How long have you been in the WW Valley and what do you like to be called? I’ve lived in Walla Walla for nearly 20 years with the love of my life, Steve, and like the use of my full first name, Dianna. I’ve never yearned for a nickname.
A hug or a handshake? I prefer a handshake over a hug and have a habit of saving hugs for special occasions with close friends and family.
How does fear play a role in your work? The principal fear I face as a creative artist is that I’ve not gone far enough yet in my practice to flush out all I have to offer the universe. I work on that…..
Titled work or untitled? I don’t enjoy naming my artwork as I adore engaging with observers about what they see in the work regardless of its title. Sometimes I feel naming a work may limit a viewer’s feelings or engagement with the image I’ve created.
Describe a pivotal moment in your artist life. Pivotal moments in my artist’s journey involve memories of my first drawing and painting classes in New York, the first time I wrote down my intention of a one woman show and the the 15 years hence in which that first One Woman Show became a reality. In those moments of positive intention I knew I was an artist, not a wannabe, an artist.
How do you handle rejection? Not loving rejection a single bit more than anyone else, I generally frame it in terms of 'not being accepted this time' rather than rejection. I do not save rejection notices.
Where do you make your work? I paint in my home studio regularly and work at eating three meals and taking a nap every day. My body loves the challenge of strength and flexibility. Yes, I practice yoga, have a personal coach, a nutrition adviser, and a trusted painting mentor.
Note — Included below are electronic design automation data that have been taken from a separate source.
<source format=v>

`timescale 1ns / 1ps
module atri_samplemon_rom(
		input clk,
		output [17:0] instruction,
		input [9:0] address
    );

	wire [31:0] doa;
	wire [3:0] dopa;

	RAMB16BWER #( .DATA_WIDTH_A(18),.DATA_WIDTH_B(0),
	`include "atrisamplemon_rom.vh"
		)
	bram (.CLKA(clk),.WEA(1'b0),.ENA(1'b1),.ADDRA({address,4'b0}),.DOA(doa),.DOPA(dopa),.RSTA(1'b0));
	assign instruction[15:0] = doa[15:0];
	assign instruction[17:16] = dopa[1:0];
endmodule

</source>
Share someone who is politically, historically, intellectually, artistically or emotionally significant to you. As far as persons I admire and who’ve influenced my life strongly, the first was a fictional heroine in the 1978 best seller, A Woman of Independent Means. In 1998, through her memoir, I became an avid admirer of Katherine Graham/Personal History, head of the Washington Post, as a political, historical, and intellectual model. Mrs. Graham, having led a sheltered, solitary childhood, though with every financial advantage, played second fiddle to men most of her life until thrust into a situation that was do or die in her life of taking over the helm of the Washington Post. Through her own fortitude she discovered strength and sense of self through mastery of personal and professional crises. I’ve read her memoir several times. The artist I’ve admired most of my adult life, once I began poring over art historical documents and images in my early 20’s, is Georgia O’Keeffe; not necessarily for her images, though lovely, but her dedication to becoming her own person in body, mind, and spirit. I would like to be remembered and honored in this life and the next as these two women, whom I’ve mentioned, managed to do in their own time — as woman, in my case mother, wife, friend, colleague, and gifted artist - successful in all roles striving to use God given talents to their best possible use.
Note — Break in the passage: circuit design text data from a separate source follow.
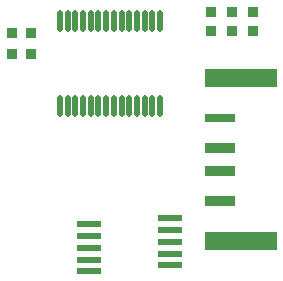
<source format=gtp>
%FSLAX25Y25*%
%MOIN*%
G70*
G01*
G75*
G04 Layer_Color=8421504*
%ADD10R,0.07874X0.01969*%
%ADD11R,0.03543X0.03740*%
%ADD12R,0.03740X0.03543*%
%ADD13R,0.10268X0.03143*%
%ADD14R,0.10268X0.03543*%
%ADD15R,0.24016X0.06000*%
%ADD16O,0.01772X0.07284*%
%ADD17C,0.01500*%
%ADD18C,0.05906*%
%ADD19R,0.05906X0.05906*%
%ADD20R,0.05906X0.05906*%
%ADD21R,0.04200X0.04200*%
%ADD22C,0.04200*%
%ADD23C,0.03200*%
%ADD24C,0.09843*%
%ADD25C,0.09449*%
%ADD26C,0.06299*%
%ADD27C,0.01000*%
%ADD28C,0.02362*%
%ADD29C,0.00984*%
%ADD30C,0.02000*%
%ADD31C,0.00787*%
%ADD32C,0.00394*%
%ADD33C,0.01378*%
D10*
X286614Y322642D02*
D03*
Y326579D02*
D03*
Y330516D02*
D03*
Y334453D02*
D03*
Y338390D02*
D03*
X313386Y324610D02*
D03*
Y328547D02*
D03*
Y332484D02*
D03*
Y336421D02*
D03*
Y340358D02*
D03*
D11*
X327000Y402898D02*
D03*
Y409000D02*
D03*
X341000Y402898D02*
D03*
Y409000D02*
D03*
X334000D02*
D03*
Y402898D02*
D03*
D12*
X267051Y402000D02*
D03*
X260949D02*
D03*
X267051Y395000D02*
D03*
X260949D02*
D03*
D13*
X330134Y373644D02*
D03*
D14*
Y363801D02*
D03*
Y346085D02*
D03*
Y355927D02*
D03*
D15*
X337008Y332750D02*
D03*
X337008Y386978D02*
D03*
D16*
X310134Y406173D02*
D03*
X307575D02*
D03*
X305016D02*
D03*
X302457D02*
D03*
X299898D02*
D03*
X297339D02*
D03*
X294780D02*
D03*
X292220D02*
D03*
X289661D02*
D03*
X287102D02*
D03*
X284543D02*
D03*
X281984D02*
D03*
X279425D02*
D03*
X276866D02*
D03*
X310134Y377827D02*
D03*
X307575D02*
D03*
X305016D02*
D03*
X302457D02*
D03*
X299898D02*
D03*
X297339D02*
D03*
X294780D02*
D03*
X292220D02*
D03*
X289661D02*
D03*
X287102D02*
D03*
X284543D02*
D03*
X281984D02*
D03*
X279425D02*
D03*
X276866D02*
D03*
M02*

</source>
Hot wax, (also know as) Encaustic: - A paint made from pigment mixed with melted beeswax and resin and after application fixed by heat. Encaustic means “to burn in” referring to hot, liquid, clear or pigmented wax painted onto a surface to render an actual image or to protect an image already applied with another medium. The liquid wax is manipulated with a heat gun or torch.
Cold Wax: A “Crisco” like emulsion mixed with oil paint to increase viscosity, to advance textural qualities, and to hasten drying qualities. Cold wax is never heated as it contains minerals incompatible with fire.